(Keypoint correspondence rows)
- - -
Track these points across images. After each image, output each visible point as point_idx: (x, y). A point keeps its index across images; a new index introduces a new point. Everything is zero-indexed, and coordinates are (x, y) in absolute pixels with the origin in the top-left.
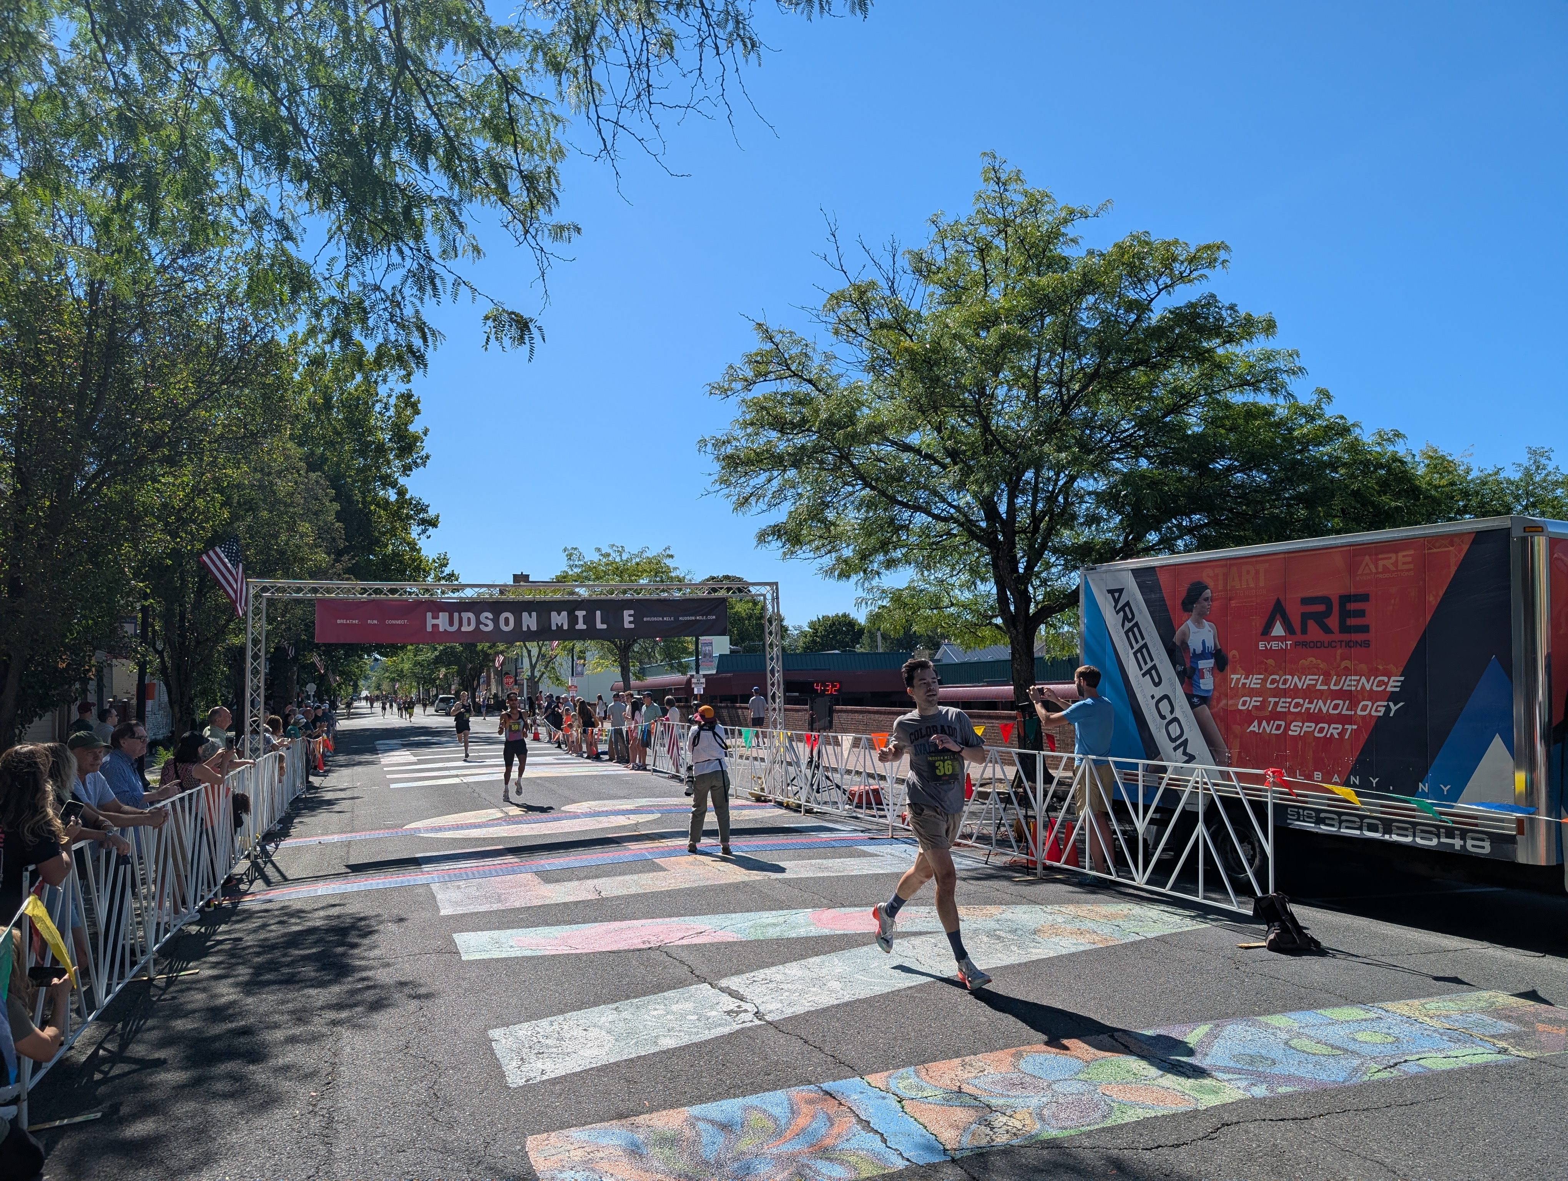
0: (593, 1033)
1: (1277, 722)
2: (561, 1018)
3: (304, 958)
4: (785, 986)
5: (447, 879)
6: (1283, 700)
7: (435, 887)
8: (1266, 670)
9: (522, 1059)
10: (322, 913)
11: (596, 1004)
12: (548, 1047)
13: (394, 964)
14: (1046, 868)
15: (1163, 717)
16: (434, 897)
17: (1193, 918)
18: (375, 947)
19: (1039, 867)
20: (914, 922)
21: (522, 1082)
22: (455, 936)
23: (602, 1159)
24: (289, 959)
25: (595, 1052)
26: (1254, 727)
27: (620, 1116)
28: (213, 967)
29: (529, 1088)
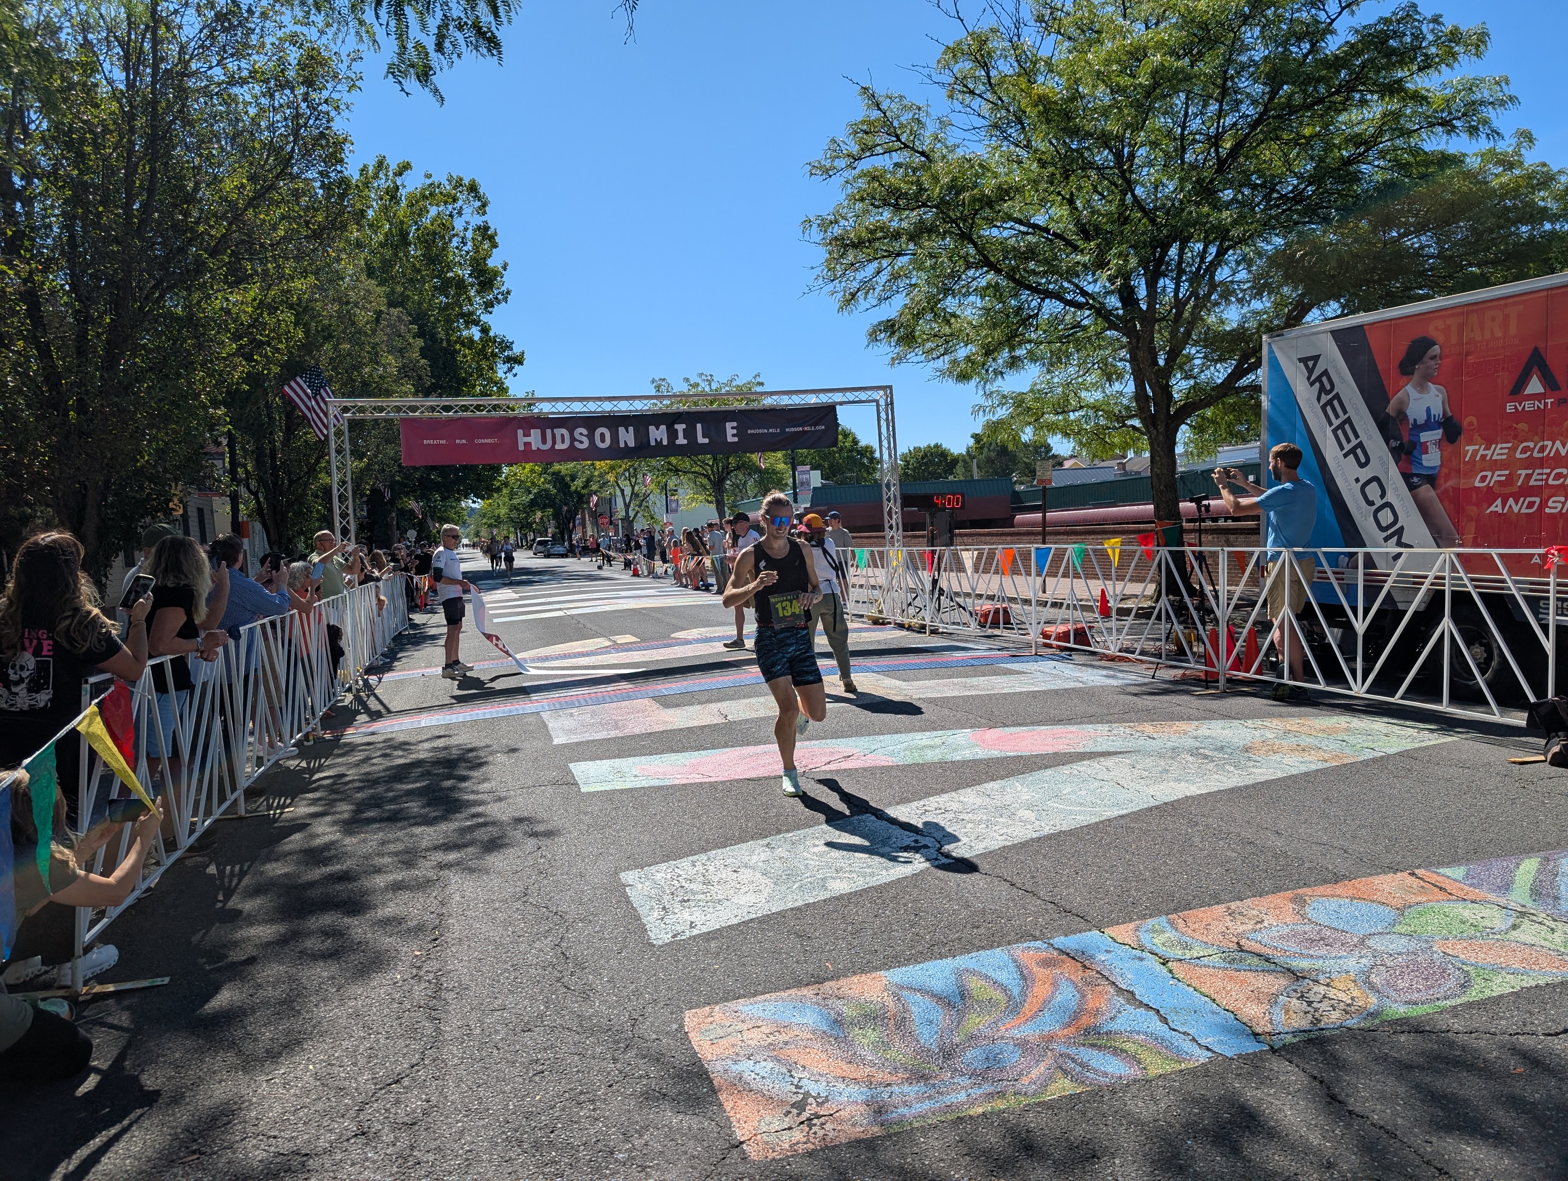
0: (746, 875)
1: (1528, 499)
2: (703, 857)
3: (409, 793)
4: (967, 817)
5: (558, 706)
6: (1537, 471)
7: (545, 716)
8: (1515, 437)
9: (664, 908)
10: (427, 745)
11: (742, 840)
12: (694, 893)
13: (505, 798)
14: (1229, 681)
15: (1371, 503)
16: (546, 726)
17: (1432, 731)
18: (486, 780)
19: (1222, 680)
20: (1095, 741)
21: (667, 938)
22: (571, 765)
23: (786, 1043)
24: (391, 794)
25: (751, 898)
26: (1497, 507)
27: (799, 984)
28: (310, 805)
29: (677, 946)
- - -
▶ Task objective
Reproduce the rows word for word, starting at the very first line and running through the line that contains "12: (694, 893)", with both ends included. Omit the pictures.

▶ Solution to the problem
Track these points across images. After each image, output each visible point as point_idx: (x, y). A point keeps its index across images; a new index introduces a new point. Everything is zero-indexed, and coordinates are (x, y) in absolute pixels with the origin in the top-left.
0: (593, 1033)
1: (1277, 722)
2: (561, 1018)
3: (304, 958)
4: (785, 986)
5: (447, 879)
6: (1283, 700)
7: (435, 887)
8: (1266, 670)
9: (522, 1059)
10: (322, 913)
11: (596, 1004)
12: (548, 1047)
13: (394, 964)
14: (1046, 868)
15: (1163, 717)
16: (434, 897)
17: (1193, 918)
18: (375, 947)
19: (1039, 867)
20: (914, 922)
21: (522, 1082)
22: (455, 936)
23: (602, 1159)
24: (289, 959)
25: (595, 1052)
26: (1254, 727)
27: (620, 1116)
28: (213, 967)
29: (529, 1088)
0: (746, 875)
1: (1528, 499)
2: (703, 857)
3: (409, 793)
4: (967, 817)
5: (558, 706)
6: (1537, 471)
7: (545, 716)
8: (1515, 437)
9: (664, 908)
10: (427, 745)
11: (742, 840)
12: (694, 893)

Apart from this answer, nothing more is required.